Satan's Little Helper: (2005. dir: Jeff Lieberman) Alternating between the lame, the funny, and the downright disturbing, this ultra-low-budget horror outing is strong on suspense and character, probably leaving behind a good hunk of its natural audience. When the gore came, I found it upsetting. The mime abilities of the mute villain are unsettling. Kathryn Winnick (Lagertha in the Vikings) is already a full-fledged movie star, very good in a difficult role, and Amanda Plummer brings her usual eccentricity to provide the needed depth to the maternal figure. This is a family under siege, and the women have to take charge, although not as successfully as one might like. It's also a satirical statement, not only about the debilitating power which super-desensitizing computer games wield over pliable, young minds, but also about the ready agency which we afford to the clothing a person wears. (It's Halloween, and the little boy believes that the guy dressed like Satan really is him, then the same guy dressed as Jesus really is God, then the same guy dressed as a cop... you get it. It's unsettling.) When this director gets a little money thrown his way, he's a fellow to watch.



Something in the Air: (2012. dir: Olivier Assayas) I get it. It was a brilliant time to be alive and an intellectual, the 60s and early 70s in Paris. Now every French director of an entire generation is making his film about coming of age during that heady time of anarchy in the streets, opium in the pipes, and free love everywhere else. (If you want to have a film festival, see also Phillippe Garrel's Regular Lovers and Bertolucci's the Dreamers.)

The trouble with making a movie based in your own (highly romanticized) experience is that you don't know what to leave out, so all these movies are too long. This one, Apres Mai, to use its original title, is my favorite. I particularly like the ending (very minor spoiler alert here), with the main character moving to London to work as gopher on a film about Nazis fighting dinosaurs.

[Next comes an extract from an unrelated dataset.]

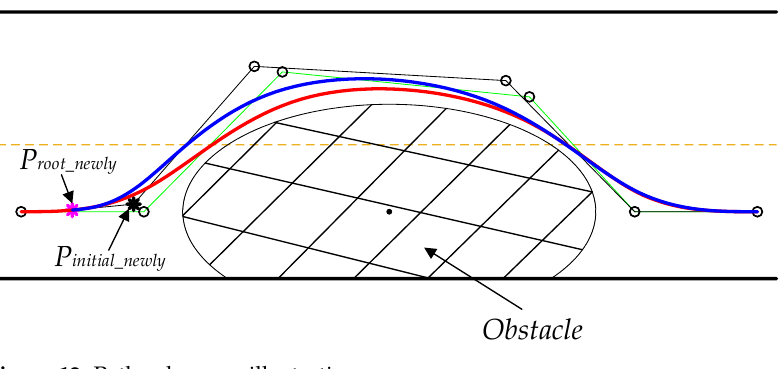
Figure 12. Path coherence illustration.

The good thing about these films is the care that goes into the details. You really do feel you're walking through a different age in France. The bad part is that political anarchist kids are, probably by definition, grossly self-righteous and humourless. (And the kids in the Dreamers are just too smug to be borne. Too damned French, perhaps. I couldn't finish it, so it's possible that life cuts them down to size by the roll of the end credits.) Still, solely in the interest of time travel, these films taken together are a fascinating experience, with occasional, exhilarating highs alleviating the more consistent sense of petty annoyance.